Contrast Sensitivity in Multimodal Large Language Models: A Psychophysics-Inspired Evaluation

TL;DR

The paper tackles how multimodal large language models perceive low-level visual structure by adapting human psychophysics to MLMMs, treating models as end-to-end observers and measuring their contrast sensitivity across spatial frequencies using bandpass-filtered noise. It introduces a prompt-aware, stimulus-driven method that fits Weibull psychometric functions to detectability data and derives CSFs without inspecting internal representations. Key findings show substantial diversity in CSF shapes and scales across models, with some echoing human bandpass patterns and others deviating significantly, and reveal that CSFs are sensitive to prompt phrasing while still predicting downstream robustness under frequency-based perturbations. The work positions CSF profiling as a scalable diagnostic tool for perceptual evaluation, with practical implications for robustness, prompt design, and future perceptual-alignment frameworks in multimodal systems, and it discusses limitations and avenues for naturalistic stimuli and broader benchmarking.

Abstract

Understanding how Multimodal Large Language Models (MLLMs) process low-level visual features is critical for evaluating their perceptual abilities and has not been systematically characterized. Inspired by human psychophysics, we introduce a behavioural method for estimating the Contrast Sensitivity Function (CSF) in MLLMs by treating them as end-to-end observers. Models are queried with structured prompts while viewing noise-based stimuli filtered at specific spatial frequencies. Psychometric functions are derived from the binary verbal responses, and contrast thresholds (and CSFs) are obtained without relying on internal activations or classifier-based proxies. Our results reveal that some models resemble human CSFs in shape or scale, but none capture both. We also find that CSF estimates are highly sensitive to prompt phrasing, indicating limited linguistic robustness. Finally, we show that CSFs predict model performance under frequency-filtered and adversarial conditions. These findings highlight systematic differences in frequency tuning across MLLMs and establish CSF estimation as a scalable diagnostic tool for multimodal perception.

Figures (7)

• Figure 1: Method summary: Overview of the proposed psychophysics-inspired method for estimating contrast sensitivity functions (CSFs) in multimodal large language models (MLLMs). Models are presented with bandpass-filtered noise images at varying spatial frequencies and contrast levels, accompanied by natural language prompts. The binary (“yes/no”) responses are used to build psychometric functions, from which contrast detection thresholds are extracted. CSFs are computed as the inverse of these thresholds and analyzed across models and prompts.
• Figure 2: Psychometric functions fitted: Example of the psychometric functions fitted with the model's experimental data. Blue points correspond with the percentage of affirmative model answers for each contrast. The orange line is the fitted psychometric function, independent for each frequency. Finally, the red lines mark the 50% detection point and the associated contrast threshold. In this case, the results are from the model Qwen2.5VL-7B with the prompt “$<$image$>$ Is there an observable pattern in the image?

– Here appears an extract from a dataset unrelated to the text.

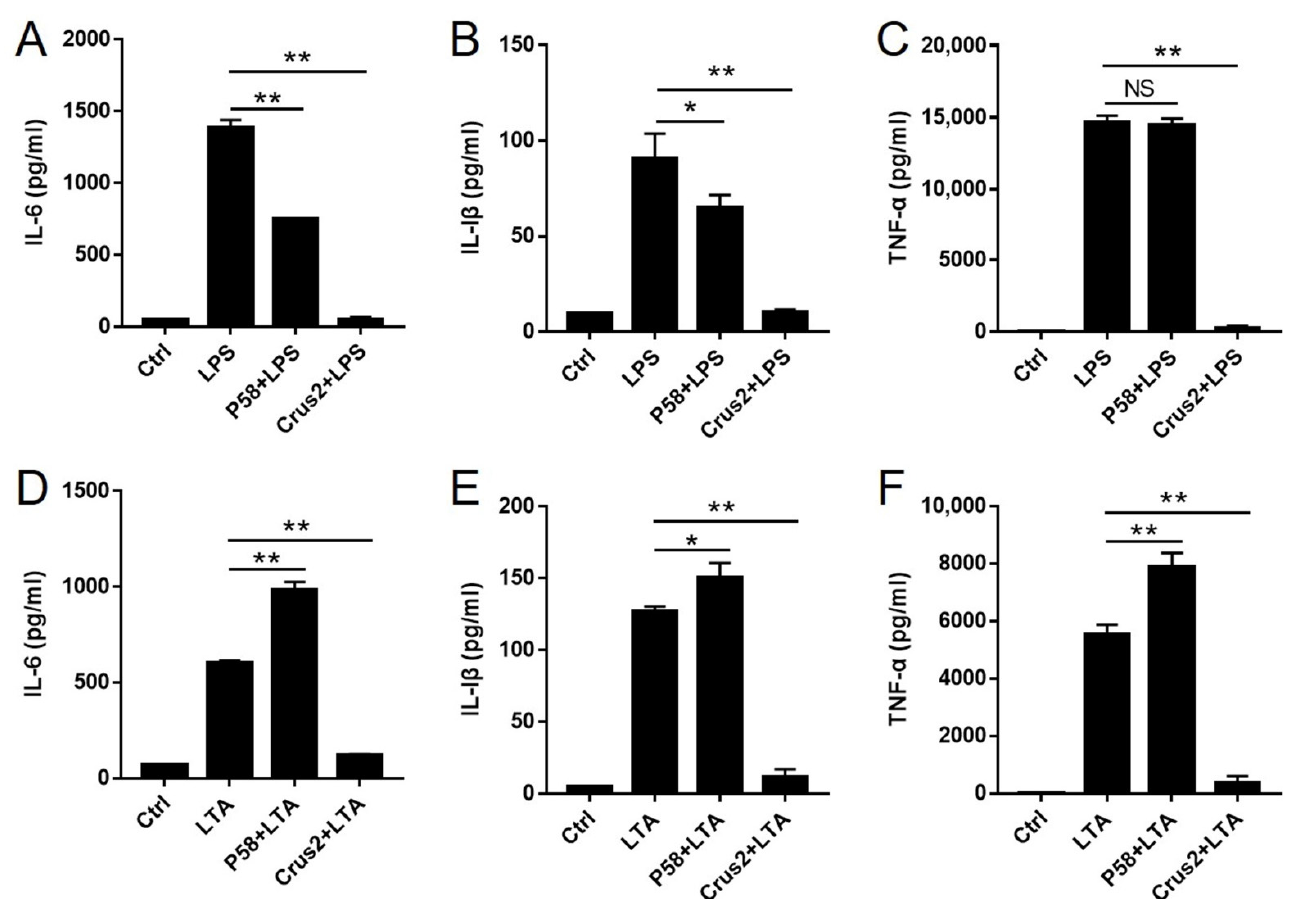
Figure 6. The effects of Crus2 and P58 on LPS- and LTA-induced inflammatory response. ( A – C ) J774.1 cells were incubated with or without (Ctrl) lipopolysaccharide (LPS) that had been pre-incubated with or without Crus2 or P58 for 24 h. The release of inflammatory cytokines (IL-6, IL-1 β , and TNF- α ) was then detected. ( D – F ) J774.1 cells were incubated with or without (Ctrl) lipoteichoic acid (LTA) that had been pre-incubated with or without Crus2 or P58 for 24 h. The release of inflammatory cytokines (as above) was then detected by ELISA. Data are the means triplicate experiments and shown as ± SD. ** and * represent p < 0.01 and p < 0.05, respectively (Student’s t test).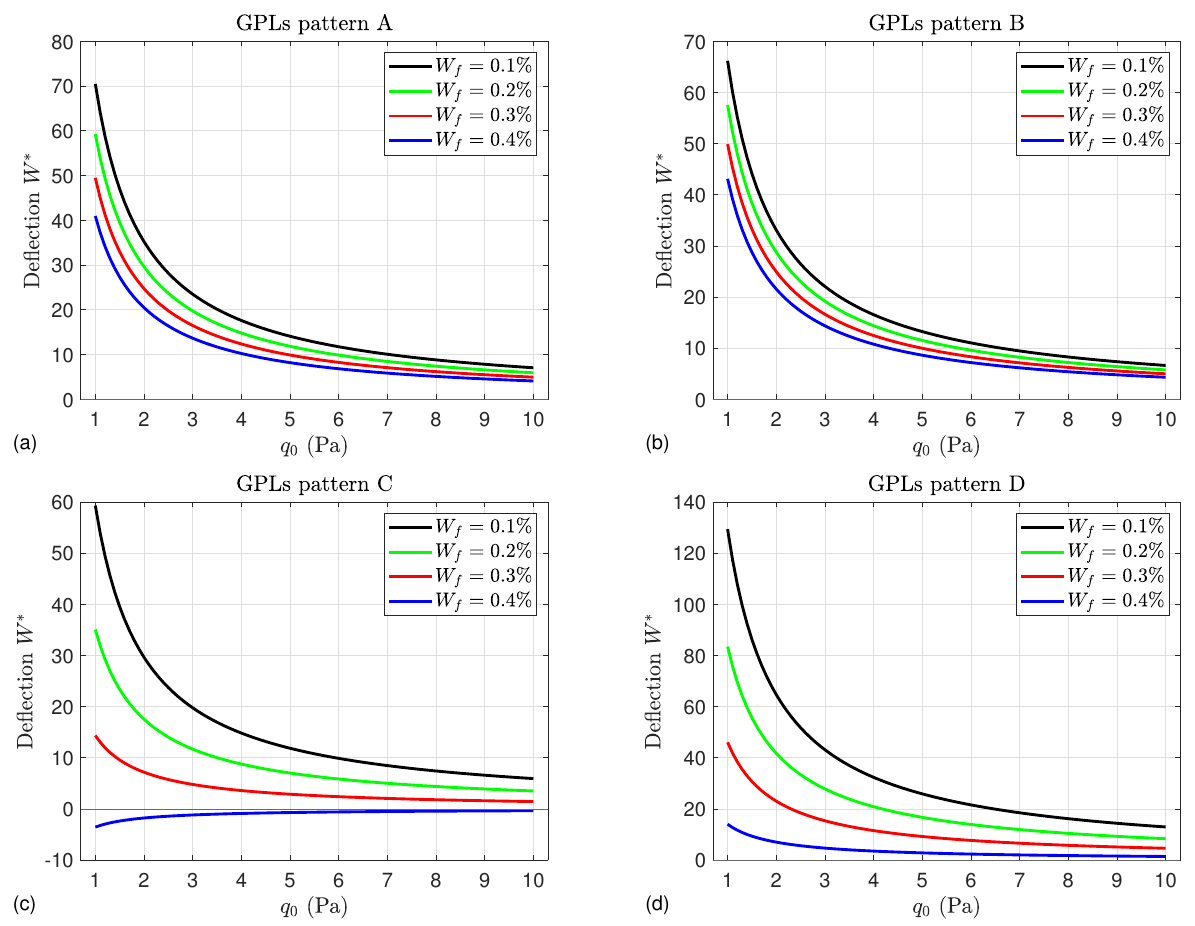
Figure 8. Influence of the GPLs weight fraction W f on the central deflection W ∗ of FG porous nanocomposite piezoelectric square plates for different graphene distribution patterns: ( a ) Pattern A, ( b ) Pattern B, ( c ) Pattern C and ( d ) Pattern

Respond just yes or no”.
• Figure 3: Average contrast sensitivity functions (CSFs) for all tested models: Each curve represents the average CSF across 25 prompt variants per spatial frequency. Note that we used log-log scales for better visualization. The human CSF (of the Standard Spatial Observer Watson02) is included for reference as the dark blue line.
• Figure 4: Prompt sensitivity and consistency across models Left: average entropy of model responses across 25 prompt formulations, indicating how much a model’s detection behaviour varies with phrasing (higher values = less stable). Right: prompt consistency, computed as the mean pairwise agreement between prompt responses per contrast–frequency condition (higher values = more stable). These metrics quantify how robust each model’s CSF estimation is to natural language variation in the query.
• Figure 5: Frequency-specific adversarial and filtered images: Example of the adversarial (top) and filtered (bottom) effect on an image depending on the filtered frequency band (columns) and the induced variance (rows).